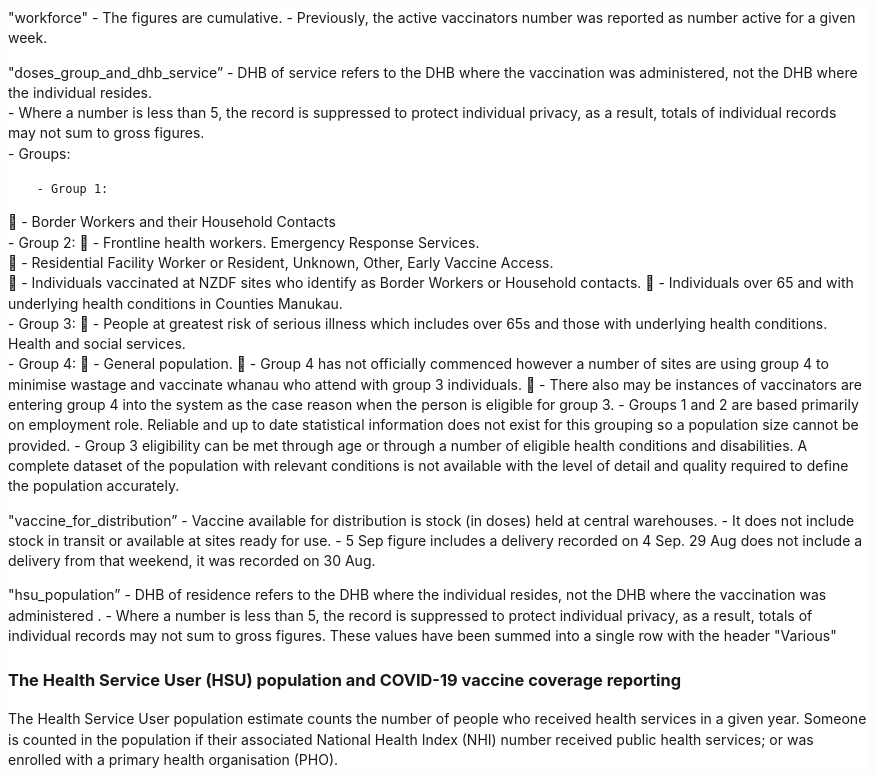 "workforce"
    - The figures are cumulative.
    - Previously, the active vaccinators number was reported as number active for a given week.

"doses_group_and_dhb_service”
    - DHB of service refers to the DHB where the vaccination was administered, not the DHB where the individual resides.	
    - Where a number is less than 5, the record is suppressed to protect individual privacy, as a result, totals of individual records may not sum to gross figures.	
    - Groups:

        - Group 1: 
	         - Border Workers and their Household Contacts		
        - Group 2: 
	         - Frontline health workers. Emergency Response Services.	
	         - Residential Facility Worker or Resident, Unknown, Other, Early Vaccine Access. 	
	         - Individuals vaccinated at NZDF sites who identify as Border Workers or Household contacts.
	         - Individuals over 65 and with underlying health conditions in Counties Manukau.	
        - Group 3: 
	         - People at greatest risk of serious illness which includes over 65s and those with underlying health conditions. Health and social services.	
        - Group 4: 
	         - General population.
	         - Group 4 has not officially commenced however a number of sites are using group 4 to minimise wastage and vaccinate whanau who attend with group 3 individuals.
	         - There also may be instances of vaccinators are entering group 4 into the system as the case reason when the person is eligible for group 3.
             - Groups 1 and 2 are based primarily on employment role.  Reliable and up to date statistical information does not exist for this grouping so a population size cannot be provided. 
             - Group 3 eligibility can be met through age or through a number of eligible health conditions and disabilities. A complete dataset of the population with relevant conditions is not available with the level of detail and quality required to define the population accurately.

"vaccine_for_distribution”
    - Vaccine available for distribution is stock (in doses) held at central warehouses.
    - It does not include stock in transit or available at sites ready for use.
    - 5 Sep figure includes a delivery recorded on 4 Sep. 29 Aug does not include a delivery from that weekend, it was recorded on 30 Aug.

"hsu_population”
    - DHB of residence refers to the DHB where the individual resides, not the DHB where the vaccination was administered .
    - Where a number is less than 5, the record is suppressed to protect individual privacy, as a result, totals of individual records may not sum to gross figures.  These values have been summed into a single row with the header "Various"

### The Health Service User (HSU) population and COVID-19 vaccine coverage reporting 

The Health Service User population estimate counts the number of people who received health services in a given year. Someone is counted in the population if their associated National Health Index (NHI) number received public health services; or was enrolled with a primary health organisation (PHO). 
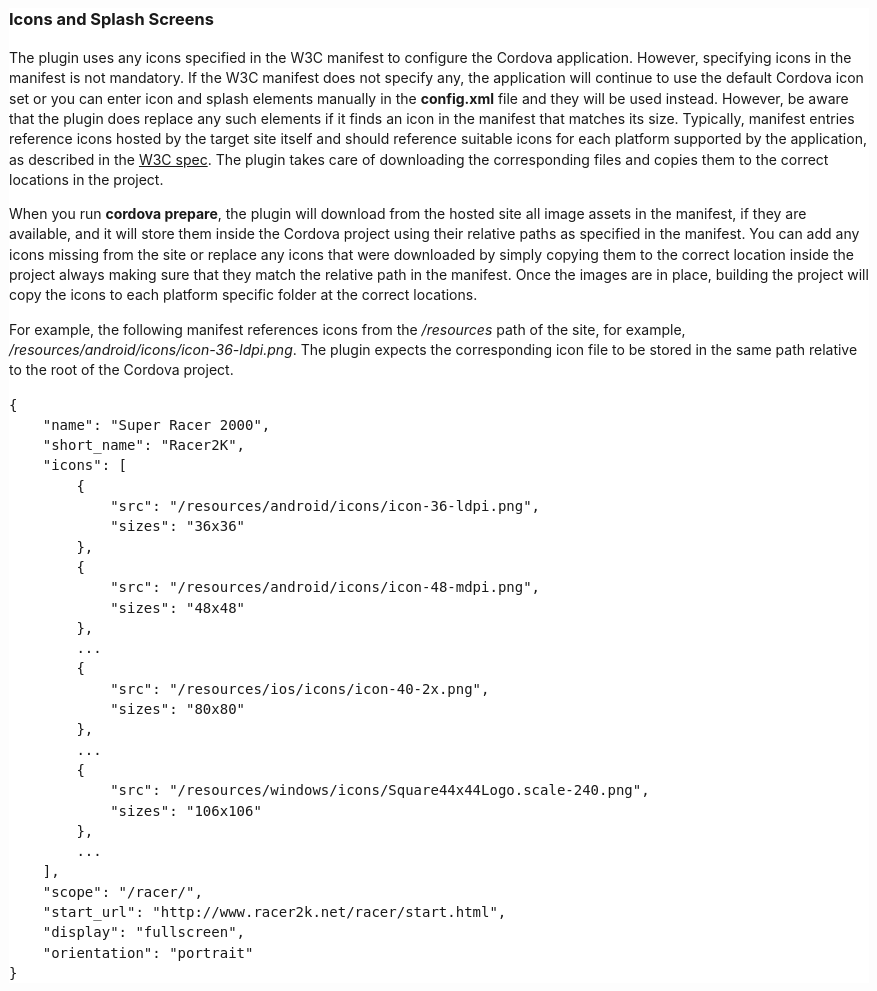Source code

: ### Icons and Splash Screens
The plugin uses any icons specified in the W3C manifest to configure the Cordova application. However, specifying icons in the manifest is not mandatory. If the W3C manifest does not specify any, the application will continue to use the default Cordova icon set or you can enter icon and splash elements manually in the **config.xml** file and they will be used instead. However, be aware that the plugin does replace any such elements if it finds an icon in the manifest that matches its size. Typically, manifest entries reference icons hosted by the target site itself and should reference suitable icons for each platform supported by the application, as described in the [W3C spec](http://www.w3.org/2008/webapps/manifest/#icon-object-and-its-members). The plugin takes care of downloading the corresponding files and copies them to the correct locations in the project.

When you run **cordova prepare**, the plugin will download from the hosted site all image assets in the manifest, if they are available, and it will store them inside the Cordova project using their relative paths as specified in the manifest. You can add any icons missing from the site or replace any icons that were downloaded by simply copying them to the correct location inside the project always making sure that they match the relative path in the manifest. Once the images are in place, building the project will copy the icons to each platform specific folder at the correct locations.

For example, the following manifest references icons from the _/resources_ path of the site, for example, _/resources/android/icons/icon-36-ldpi.png_. The plugin expects the corresponding icon file to be stored in the same path relative to the root of the Cordova project.

<pre>
{
    "name": "Super Racer 2000",
    "short_name": "Racer2K",
    "icons": [
        {
            "src": "/resources/android/icons/icon-36-ldpi.png",
            "sizes": "36x36"
        },
        {
            "src": "/resources/android/icons/icon-48-mdpi.png",
            "sizes": "48x48"
        },
        ...
        {
            "src": "/resources/ios/icons/icon-40-2x.png",
            "sizes": "80x80"
        },
        ...
        {
            "src": "/resources/windows/icons/Square44x44Logo.scale-240.png",
            "sizes": "106x106"
        },
        ...
    ],
    "scope": "/racer/",
    "start_url": "http://www.racer2k.net/racer/start.html",
    "display": "fullscreen",
    "orientation": "portrait"
}
</pre>
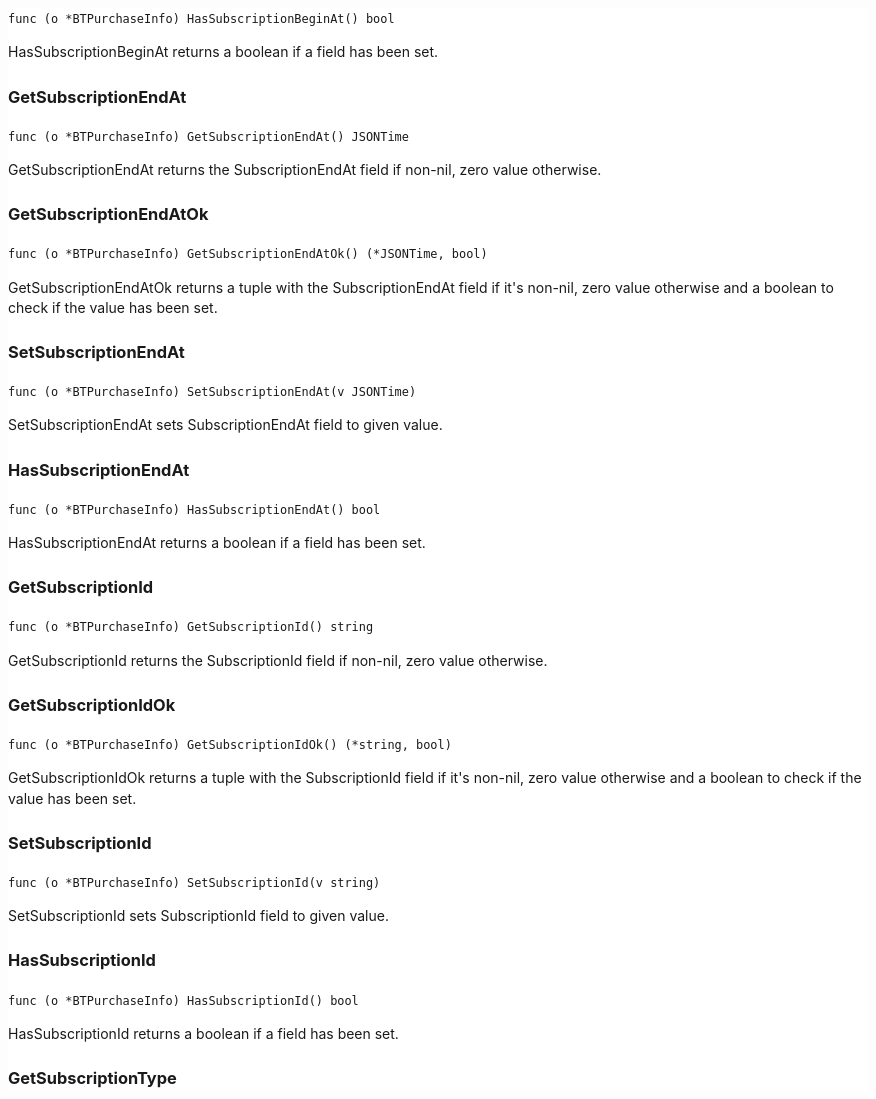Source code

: `func (o *BTPurchaseInfo) HasSubscriptionBeginAt() bool`

HasSubscriptionBeginAt returns a boolean if a field has been set.

### GetSubscriptionEndAt

`func (o *BTPurchaseInfo) GetSubscriptionEndAt() JSONTime`

GetSubscriptionEndAt returns the SubscriptionEndAt field if non-nil, zero value otherwise.

### GetSubscriptionEndAtOk

`func (o *BTPurchaseInfo) GetSubscriptionEndAtOk() (*JSONTime, bool)`

GetSubscriptionEndAtOk returns a tuple with the SubscriptionEndAt field if it's non-nil, zero value otherwise
and a boolean to check if the value has been set.

### SetSubscriptionEndAt

`func (o *BTPurchaseInfo) SetSubscriptionEndAt(v JSONTime)`

SetSubscriptionEndAt sets SubscriptionEndAt field to given value.

### HasSubscriptionEndAt

`func (o *BTPurchaseInfo) HasSubscriptionEndAt() bool`

HasSubscriptionEndAt returns a boolean if a field has been set.

### GetSubscriptionId

`func (o *BTPurchaseInfo) GetSubscriptionId() string`

GetSubscriptionId returns the SubscriptionId field if non-nil, zero value otherwise.

### GetSubscriptionIdOk

`func (o *BTPurchaseInfo) GetSubscriptionIdOk() (*string, bool)`

GetSubscriptionIdOk returns a tuple with the SubscriptionId field if it's non-nil, zero value otherwise
and a boolean to check if the value has been set.

### SetSubscriptionId

`func (o *BTPurchaseInfo) SetSubscriptionId(v string)`

SetSubscriptionId sets SubscriptionId field to given value.

### HasSubscriptionId

`func (o *BTPurchaseInfo) HasSubscriptionId() bool`

HasSubscriptionId returns a boolean if a field has been set.

### GetSubscriptionType
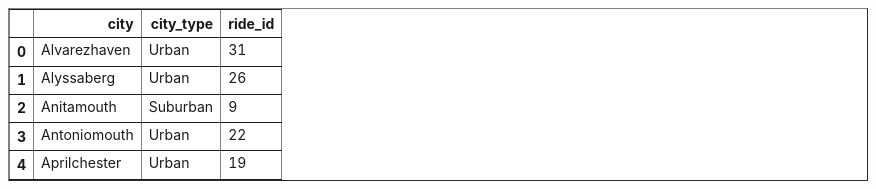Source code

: 


<div>
<style>
    .dataframe thead tr:only-child th {
        text-align: right;
    }

    .dataframe thead th {
        text-align: left;
    }

    .dataframe tbody tr th {
        vertical-align: top;
    }
</style>
<table border="1" class="dataframe">
  <thead>
    <tr style="text-align: right;">
      <th></th>
      <th>city</th>
      <th>city_type</th>
      <th>ride_id</th>
    </tr>
  </thead>
  <tbody>
    <tr>
      <th>0</th>
      <td>Alvarezhaven</td>
      <td>Urban</td>
      <td>31</td>
    </tr>
    <tr>
      <th>1</th>
      <td>Alyssaberg</td>
      <td>Urban</td>
      <td>26</td>
    </tr>
    <tr>
      <th>2</th>
      <td>Anitamouth</td>
      <td>Suburban</td>
      <td>9</td>
    </tr>
    <tr>
      <th>3</th>
      <td>Antoniomouth</td>
      <td>Urban</td>
      <td>22</td>
    </tr>
    <tr>
      <th>4</th>
      <td>Aprilchester</td>
      <td>Urban</td>
      <td>19</td>
    </tr>
  </tbody>
</table>
</div>
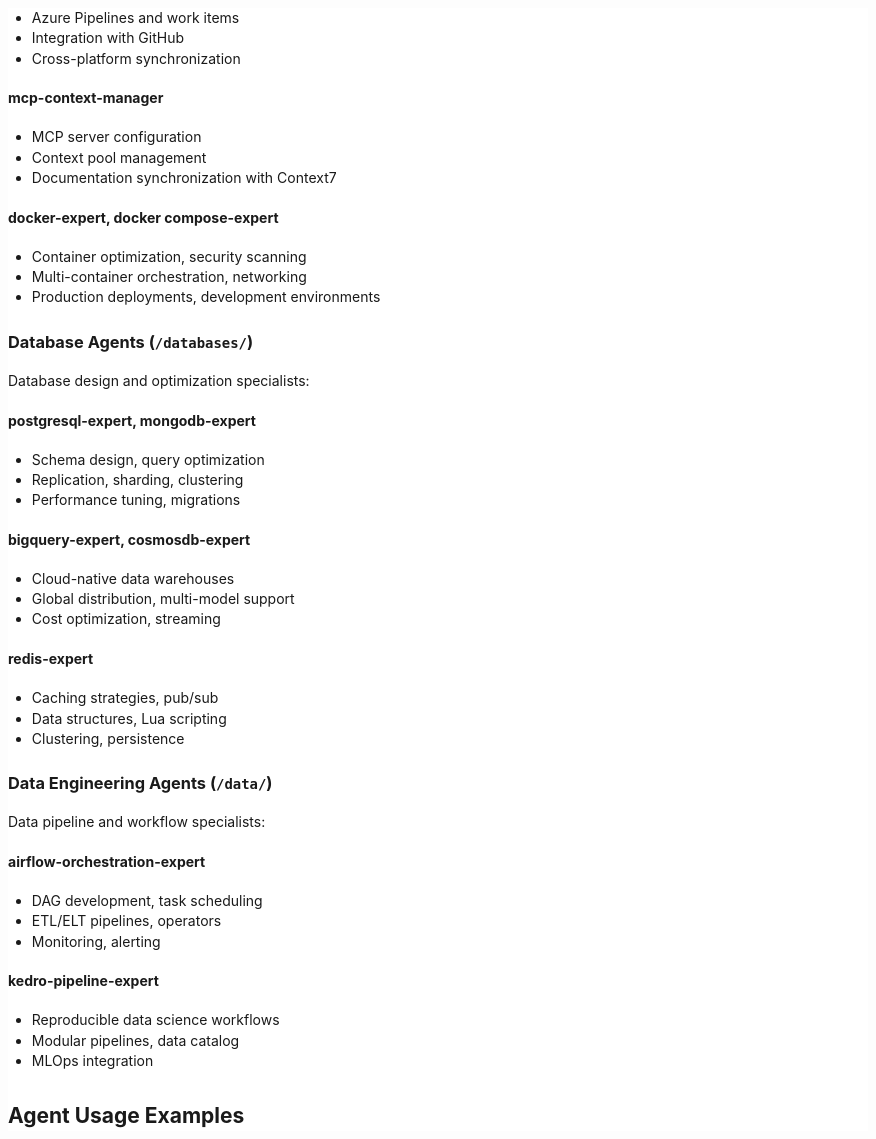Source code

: - Azure Pipelines and work items
- Integration with GitHub
- Cross-platform synchronization

#### mcp-context-manager

- MCP server configuration
- Context pool management
- Documentation synchronization with Context7

#### docker-expert, docker compose-expert

- Container optimization, security scanning
- Multi-container orchestration, networking
- Production deployments, development environments

### Database Agents (`/databases/`)

Database design and optimization specialists:

#### postgresql-expert, mongodb-expert

- Schema design, query optimization
- Replication, sharding, clustering
- Performance tuning, migrations

#### bigquery-expert, cosmosdb-expert

- Cloud-native data warehouses
- Global distribution, multi-model support
- Cost optimization, streaming

#### redis-expert

- Caching strategies, pub/sub
- Data structures, Lua scripting
- Clustering, persistence

### Data Engineering Agents (`/data/`)

Data pipeline and workflow specialists:

#### airflow-orchestration-expert

- DAG development, task scheduling
- ETL/ELT pipelines, operators
- Monitoring, alerting

#### kedro-pipeline-expert

- Reproducible data science workflows
- Modular pipelines, data catalog
- MLOps integration

## Agent Usage Examples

^^^^

(WRITTEN TASK) Please pull out and copy each line from the rows above that contains the word "vaccinators".

(SOLUTION)
    - Previously, the active vaccinators number was reported as number active for a given week.
	         - There also may be instances of vaccinators are entering group 4 into the system as the case reason when the person is eligible for group 3.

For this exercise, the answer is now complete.